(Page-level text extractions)
===

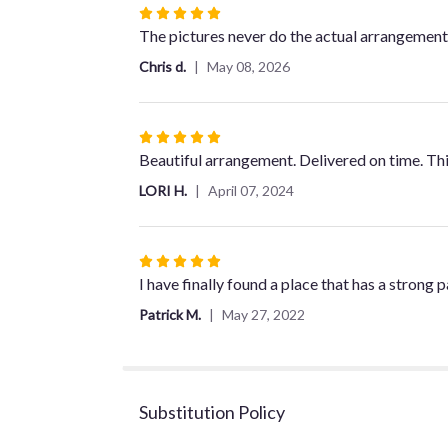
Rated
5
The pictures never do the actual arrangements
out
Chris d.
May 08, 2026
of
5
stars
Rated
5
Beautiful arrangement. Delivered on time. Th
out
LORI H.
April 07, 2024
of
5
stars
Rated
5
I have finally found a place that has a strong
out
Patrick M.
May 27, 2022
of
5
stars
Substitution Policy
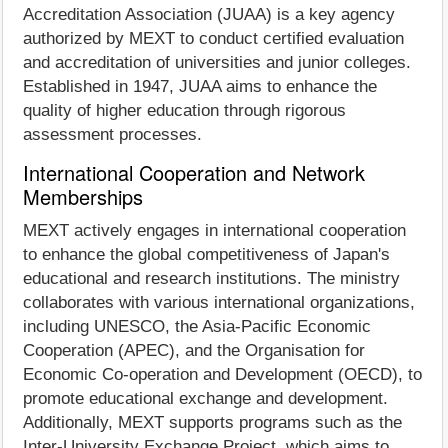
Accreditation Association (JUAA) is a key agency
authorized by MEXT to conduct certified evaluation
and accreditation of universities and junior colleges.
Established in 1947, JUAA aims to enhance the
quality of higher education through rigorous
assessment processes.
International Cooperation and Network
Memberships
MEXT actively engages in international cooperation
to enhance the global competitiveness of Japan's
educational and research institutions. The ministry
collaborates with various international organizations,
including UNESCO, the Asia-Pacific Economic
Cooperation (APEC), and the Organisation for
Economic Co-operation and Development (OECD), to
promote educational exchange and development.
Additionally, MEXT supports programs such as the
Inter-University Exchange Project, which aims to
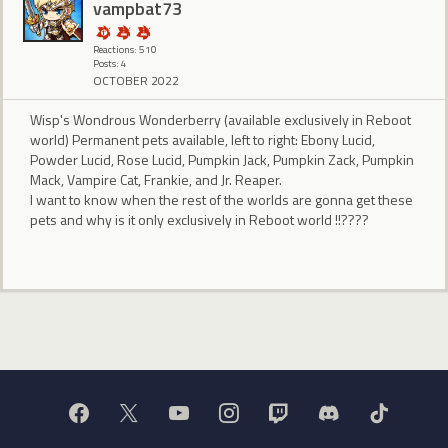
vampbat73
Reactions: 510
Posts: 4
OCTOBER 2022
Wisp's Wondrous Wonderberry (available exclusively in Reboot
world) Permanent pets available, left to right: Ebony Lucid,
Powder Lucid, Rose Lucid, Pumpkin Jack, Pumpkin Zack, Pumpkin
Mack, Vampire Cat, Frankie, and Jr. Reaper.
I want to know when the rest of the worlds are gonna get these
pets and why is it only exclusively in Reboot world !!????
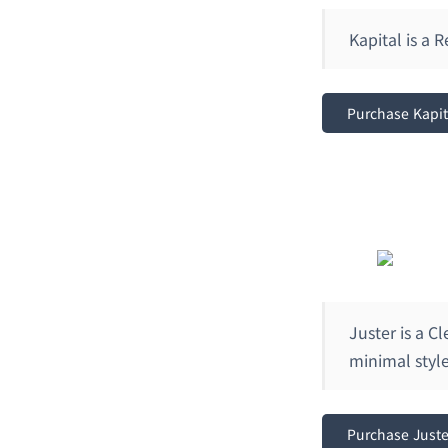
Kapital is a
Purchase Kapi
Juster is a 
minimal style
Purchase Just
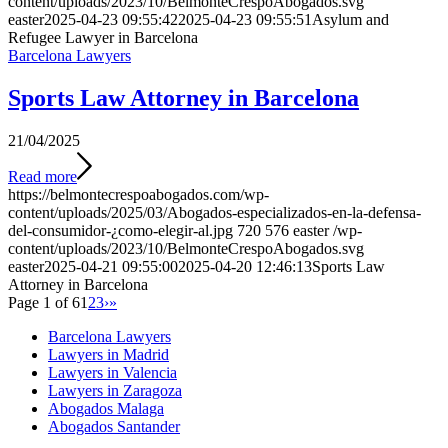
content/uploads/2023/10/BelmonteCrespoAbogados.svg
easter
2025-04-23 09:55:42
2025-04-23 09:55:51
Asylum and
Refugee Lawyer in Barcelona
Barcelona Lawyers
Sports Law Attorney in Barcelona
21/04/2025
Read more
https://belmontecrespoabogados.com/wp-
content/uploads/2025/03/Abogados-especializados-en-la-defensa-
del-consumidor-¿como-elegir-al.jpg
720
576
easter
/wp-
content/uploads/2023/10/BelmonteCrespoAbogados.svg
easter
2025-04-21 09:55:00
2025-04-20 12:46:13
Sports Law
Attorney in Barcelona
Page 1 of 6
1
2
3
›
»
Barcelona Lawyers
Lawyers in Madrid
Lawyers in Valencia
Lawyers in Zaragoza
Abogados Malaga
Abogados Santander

===

What the task requires —
Reproduce verbatim every line starting at the line that holds "MEXT actively engages" and ending with the final line of the data; omit the pictures.

Exercise output —
MEXT actively engages in international cooperation
to enhance the global competitiveness of Japan's
educational and research institutions. The ministry
collaborates with various international organizations,
including UNESCO, the Asia-Pacific Economic
Cooperation (APEC), and the Organisation for
Economic Co-operation and Development (OECD), to
promote educational exchange and development.
Additionally, MEXT supports programs such as the
Inter-University Exchange Project, which aims to
vampbat73
Reactions: 510
Posts: 4
OCTOBER 2022
Wisp's Wondrous Wonderberry (available exclusively in Reboot
world) Permanent pets available, left to right: Ebony Lucid,
Powder Lucid, Rose Lucid, Pumpkin Jack, Pumpkin Zack, Pumpkin
Mack, Vampire Cat, Frankie, and Jr. Reaper.
I want to know when the rest of the worlds are gonna get these
pets and why is it only exclusively in Reboot world !!????
Kapital is a
Purchase Kapi
Juster is a 
minimal style
Purchase Just
content/uploads/2023/10/BelmonteCrespoAbogados.svg
easter
2025-04-23 09:55:42
2025-04-23 09:55:51
Asylum and
Refugee Lawyer in Barcelona
Barcelona Lawyers
Sports Law Attorney in Barcelona
21/04/2025
Read more
https://belmontecrespoabogados.com/wp-
content/uploads/2025/03/Abogados-especializados-en-la-defensa-
del-consumidor-¿como-elegir-al.jpg
720
576
easter
/wp-
content/uploads/2023/10/BelmonteCrespoAbogados.svg
easter
2025-04-21 09:55:00
2025-04-20 12:46:13
Sports Law
Attorney in Barcelona
Page 1 of 6
1
2
3
›
»
Barcelona Lawyers
Lawyers in Madrid
Lawyers in Valencia
Lawyers in Zaragoza
Abogados Malaga
Abogados Santander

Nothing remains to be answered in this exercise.